Das Treffen findet direkt im Laden statt. Genauer gesagt in der Nummer 59, Wilmersdorfer Straße. Es ist nicht schwer, den Ort zu finden. Das Gebäude wird renoviert, ein Teil des Gerüsts ist von einem mit einem großen Zeichen verzierten weißen Transparent bedeckt. Wir sind zu früh dran und das Berliner Schmuddelwetter macht das Warten draußen ziemlich ungemütlich. Einmal im Warmen fällt unser Blick sofort auf das Obst und Gemüse zu unserer Rechten, welches einen sehr „normalen“ Eindruck macht.

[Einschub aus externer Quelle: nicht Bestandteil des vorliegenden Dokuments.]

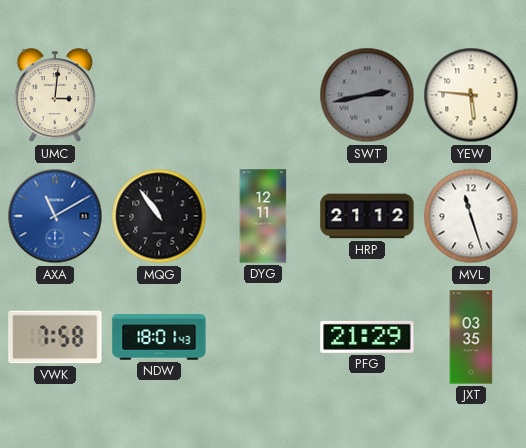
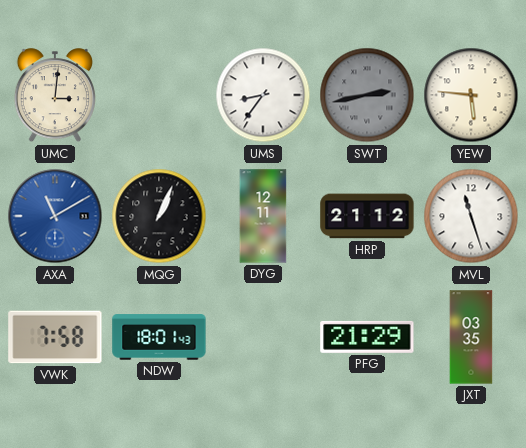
UMS: none -> 8:36
MQG: 10:54 -> 1:04
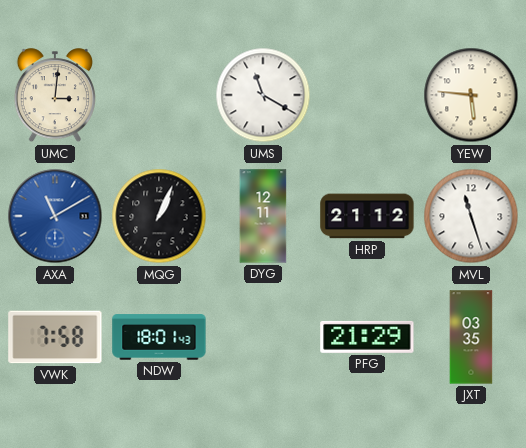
UMS: 8:36 -> 11:20
SWT: 2:43 -> none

In den Regalen reihen sich Popcorn, Bio-Kompott, alle möglichen Sorten Chips und glutenfreie Kekse. Der Laden ist klein, kleiner als wir ihn uns vorgestellt hatten. Nur zwei Gänge beherbergen die Produkte, die von Raphael Fellmer und seinem Team gerettet wurden. Denn SirPlus ist kein Supermarkt wie jeder andere, auch wenn er von außen aussieht wie einer dieser kieztypischen kleinen Lebensmittelläden: Er ist ganz dem Verkauf von Lebensmitteln gewidmet, die vor der Verschwendung „gerettet“ wurden. „Das ist nur der Anfang“, verkündet Raphael Fellmer, als er sich nähert. Er ist dabei, seine dicke Winterjacke auszuziehen; darunter kommt ein weißes Poloshirt mit SirPlus-Aufdruck zum Vorschein, inklusive Logo, einer herzförmigen Erdbeere.

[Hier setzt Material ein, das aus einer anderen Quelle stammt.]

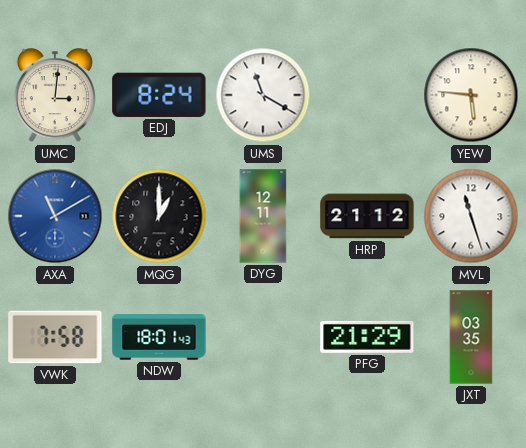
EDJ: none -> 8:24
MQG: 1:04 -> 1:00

Foodsharing ist ansteckend

SirPlus hat im September 2017 in Berlin eröffnet, in dieser sehr belebten Fußgängerzone im Herzen des bürgerlichen Berliner Stadtteils Charlottenburg. Eine eher überraschende Anschrift für ein solches Projekt. „Der Eigentümer war begeistert von unserer Idee und hat uns einen guten Preis gemacht, ohne den wir niemals die Miete hätten bezahlen können“, erklärt Fellmer stolz. Gründe für die Ortswahl gibt es genug: Was die Sichtbarkeit und Erreichbarkeit betrifft, ist der Standort perfekt. Aber vor allem steht er für eines der Ziele des Unternehmens: Zu zeigen, dass der Verbrauch von abgelaufenen, aber noch genießbaren Lebensmitteln, die andernfalls weggeworfen würden, nicht allein für Bedürftige gedacht ist. Ist also nach Veganismus und glutenfreier Ernährung das Essen abgelaufener Lebensmitteln der neue Trend?

Raphael Fellmer, 34-jähriger Berliner und Autor von Glücklich ohne Geld!, ist weltweit dafür bekannt, dass er fünf Jahre ohne Geld lebte. Sein damaliges Ziel? Beweisen, dass unser Konsumverhalten nicht mehr lebensfähig ist und auf Lebensmittelverschwendung aufmerksam machen. 2012 gehörte er zu den Mitgründern von Foodsharing, einer Plattform, die es Einzelpersonen und Händlern ermöglicht, online Nahrungsmittel zur Verfügung zu stellen, die umsonst bei ihnen abgeholt werden können. Ihr fahrt in den Urlaub? Statt den Inhalt eures Kühlschranks einfach wegzuschmeißen, gebt ihn per Foodsharing weiter. In den fünf Jahren seit seiner Gründung wurden so dank 35.000 „Foodsavern“ mehr als 12 Millionen Kilogramm Lebensmittel vor dem Mülleimer gerettet. Ein Erfolg, aber ein Nischenerfolg. Deshalb hat Fellmer sich mit dem Ingenieur Martin Schott sowie dem Unternehmer Alexander Piutti zusammengetan und SirPlus gegründet.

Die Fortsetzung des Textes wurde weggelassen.